We haven’t heard you say “uncle” yet, so we’re going to dish out one more way for you to zombify your curriculum (you can read two related posts here and here). Allow us to introduce our latest find: Zombie-Based Learning (ZBL), a standards-based, zombie-infused curriculum designed by geography teacher, David Hunter.
Instead of using textbooks, ZBL substitutes graphic novels and hands-on projects to teach student how they might use geography to survive a hypothetical zombie apocalypse. If you’re wary of the legitimacy of ZBL, you might be pleased to know that it meets the 2012 National Geography Standards and actually uses the geographic concepts and same kinds of thinking that real world geographers use.

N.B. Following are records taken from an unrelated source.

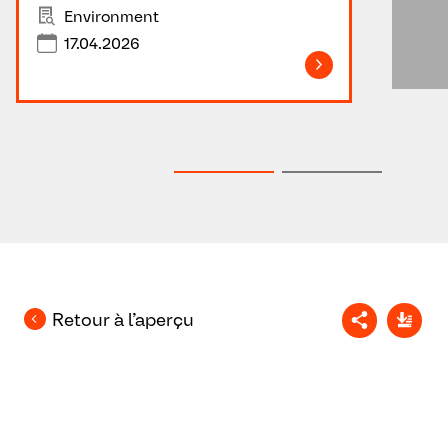
Environment
17.04.2026
Retour à l’aperçu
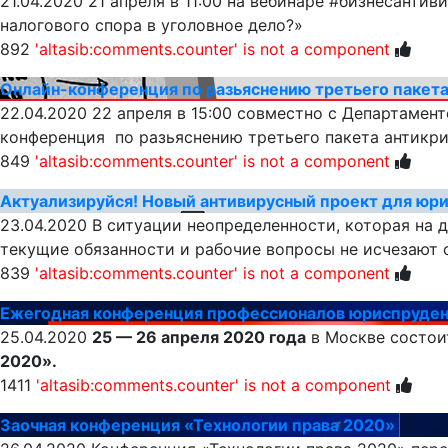
21.04.2020
21 апреля в 11:00 на вебинаре #бизнесантив
налогового спора в уголовное дело?»
892
'altasib:comments.counter' is not a component
Онлайн-конференция по разьяснению третьего пакет
22.04.2020
22 апреля в 15:00 совместно с Департаме
конференция по разьяснению третьего пакета антикри
849
'altasib:comments.counter' is not a component
Актуализируйся! Новый антивирусный проект для юр
23.04.2020
В ситуации неопределенности, которая на д
текущие обязанности и рабочие вопросы не исчезают 
839
'altasib:comments.counter' is not a component
Ежегодная конференция профессионалов юриспруденц
25.04.2020
25 — 26 апреля 2020 года
в Москве состои
2020».
1411
'altasib:comments.counter' is not a component
Заочная конференция «Технологии права 2020»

Here’s how the Zombie-Based Learning Narrative is structured:
Planning for the Outbreak
News of a zombie-like outbreak has reached your community. You are helping to plan in case the outbreak reaches your area.
Post Outbreak Survival
The outbreak has reached your area and chaos has followed. You use your skills to survive and find other survivors.
Finding a Place to Settle
You meet with other survivors; now you are trying to decide upon a safe place.
Building a Community
With your group of survivors, you make decisions to build a safe and sustainable community.
Planning for the Future
Based on what you know about geography and your knowledge of the past, your community makes long-term plans for survival and rebuilding.
Should you choose to use ZBL in your own classrooms, you won’t be tracking down resources since everything you’ll need, from graphic novels and handouts to rubrics and in-class activities, is on the ZBL site.